Muito tem se falado sobre o aumento dos preços dos combustíveis. Entre as diversas causas apontadas como motivadoras do aumento relevante, a tributação ganhou destaque nos debates, especialmente em razão de discussões entre o Executivo Federal e os Estados, acusando e isentando respectivamente, o ICMS como um dos fatores para esse aumento de combustíveis.

Em meio a essa turbulência, o Presidente da República, já inclusive, propôs a Ação Direta de Inconstitucionalidade (ADI) 7164, pleiteando a suspensão dos efeitos da determinação do CONFAZ sobre a alíquota de ICMS sobre o óleo diesel A e o fator de equalização de carga.

A discussão que fundamentou a ADI teve início em março de 2022, quando foi sancionada a Lei Complementar 192/2022 que modifica a tributação dos combustíveis pelo ICMS, com a promessa de diminuição de preços. Uma das mudanças mais notáveis da nova lei é a alteração na alíquota: deverá ser uniforme em todo o país e, ao invés de um índice percentual, como geralmente vemos, passaria a ser um valor fixo por litro. O valor, conforme a Lei, deve ser definido mediante deliberação dos Estados.

Obedecendo à ordem legal, o CONFAZ ponderou sobre a nova alíquota de ICMS sobre Óleo Diesel A, chegando ao valor de R$1,006, através do Convênio ICMS 16/2022. Esse valor, entretanto, seria somente um teto, podendo os Estados concederem descontos de acordo com o fator de equalização de carga, que também foi determinado pelo Conselho Nacional de Política Fazendária. Esse é o aspecto da lei que está em discussão no STF. A Lei Complementar 192/2022, além de prever as alterações já mencionadas, também zerou as alíquotas do PIS, da COFINS, do PIS-Importação e da COFINS-Importação sobre combustíveis até 31 de dezembro de 2022, garantindo às pessoas jurídicas da cadeia, incluído o adquirente final, a manutenção dos créditos vinculados. E, também, alterou a incidência do ICMS sobre combustíveis para a modalidade monofásica, ao invés da atual incidência plurifásica.

→ Dados

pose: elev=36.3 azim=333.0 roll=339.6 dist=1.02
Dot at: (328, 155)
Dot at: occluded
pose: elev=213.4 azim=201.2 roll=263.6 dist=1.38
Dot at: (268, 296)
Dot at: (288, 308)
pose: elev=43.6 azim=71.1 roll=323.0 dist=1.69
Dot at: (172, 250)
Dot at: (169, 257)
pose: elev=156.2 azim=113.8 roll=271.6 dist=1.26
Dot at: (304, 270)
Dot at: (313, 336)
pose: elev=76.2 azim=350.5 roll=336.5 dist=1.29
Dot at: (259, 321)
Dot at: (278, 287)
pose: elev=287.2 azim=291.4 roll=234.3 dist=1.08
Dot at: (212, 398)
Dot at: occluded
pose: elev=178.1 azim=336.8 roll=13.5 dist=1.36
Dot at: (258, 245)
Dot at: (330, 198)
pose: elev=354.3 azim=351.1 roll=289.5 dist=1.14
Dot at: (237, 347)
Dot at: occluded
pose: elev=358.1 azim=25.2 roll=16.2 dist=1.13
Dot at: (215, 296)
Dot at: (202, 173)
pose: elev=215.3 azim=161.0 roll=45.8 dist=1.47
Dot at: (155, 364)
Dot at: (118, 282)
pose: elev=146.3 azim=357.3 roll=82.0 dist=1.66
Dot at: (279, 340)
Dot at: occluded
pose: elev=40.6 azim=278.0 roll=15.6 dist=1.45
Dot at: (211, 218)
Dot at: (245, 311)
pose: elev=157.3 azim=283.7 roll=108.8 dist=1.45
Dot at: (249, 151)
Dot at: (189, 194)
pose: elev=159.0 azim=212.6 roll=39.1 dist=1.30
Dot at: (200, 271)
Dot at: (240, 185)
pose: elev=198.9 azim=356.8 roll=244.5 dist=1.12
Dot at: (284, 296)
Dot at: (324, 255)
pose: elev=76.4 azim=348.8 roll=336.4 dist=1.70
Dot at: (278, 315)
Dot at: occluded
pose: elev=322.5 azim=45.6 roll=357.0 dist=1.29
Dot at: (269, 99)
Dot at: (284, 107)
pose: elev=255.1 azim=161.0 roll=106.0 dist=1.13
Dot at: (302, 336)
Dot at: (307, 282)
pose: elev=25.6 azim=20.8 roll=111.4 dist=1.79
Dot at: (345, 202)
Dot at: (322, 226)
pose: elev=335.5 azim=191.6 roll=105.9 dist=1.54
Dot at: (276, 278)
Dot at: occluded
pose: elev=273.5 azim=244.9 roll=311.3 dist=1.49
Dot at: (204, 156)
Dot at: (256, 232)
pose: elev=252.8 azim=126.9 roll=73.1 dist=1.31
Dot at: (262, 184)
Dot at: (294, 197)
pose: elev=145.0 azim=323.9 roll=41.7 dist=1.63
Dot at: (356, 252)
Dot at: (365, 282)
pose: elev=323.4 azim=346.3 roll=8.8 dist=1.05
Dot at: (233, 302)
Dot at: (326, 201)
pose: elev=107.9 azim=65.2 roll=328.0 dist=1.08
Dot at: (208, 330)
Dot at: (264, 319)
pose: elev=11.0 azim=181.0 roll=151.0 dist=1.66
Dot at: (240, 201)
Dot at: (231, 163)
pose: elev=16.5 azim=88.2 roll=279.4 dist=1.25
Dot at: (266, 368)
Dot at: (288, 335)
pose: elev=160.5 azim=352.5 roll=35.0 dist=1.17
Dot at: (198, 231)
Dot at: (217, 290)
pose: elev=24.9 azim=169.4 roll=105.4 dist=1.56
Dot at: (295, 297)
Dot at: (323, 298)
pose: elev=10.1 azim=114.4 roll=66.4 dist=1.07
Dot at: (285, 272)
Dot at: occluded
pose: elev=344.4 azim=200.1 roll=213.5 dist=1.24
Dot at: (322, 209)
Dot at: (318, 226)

→ Objetivo
Copie fielmente, do trecho sobre o ICMS dos combustíveis, a passagem que vai de "Em meio a essa" até "deliberação dos Estados.".

→ Resposta
Em meio a essa turbulência, o Presidente da República, já inclusive, propôs a Ação Direta de Inconstitucionalidade (ADI) 7164, pleiteando a suspensão dos efeitos da determinação do CONFAZ sobre a alíquota de ICMS sobre o óleo diesel A e o fator de equalização de carga.

A discussão que fundamentou a ADI teve início em março de 2022, quando foi sancionada a Lei Complementar 192/2022 que modifica a tributação dos combustíveis pelo ICMS, com a promessa de diminuição de preços. Uma das mudanças mais notáveis da nova lei é a alteração na alíquota: deverá ser uniforme em todo o país e, ao invés de um índice percentual, como geralmente vemos, passaria a ser um valor fixo por litro. O valor, conforme a Lei, deve ser definido mediante deliberação dos Estados.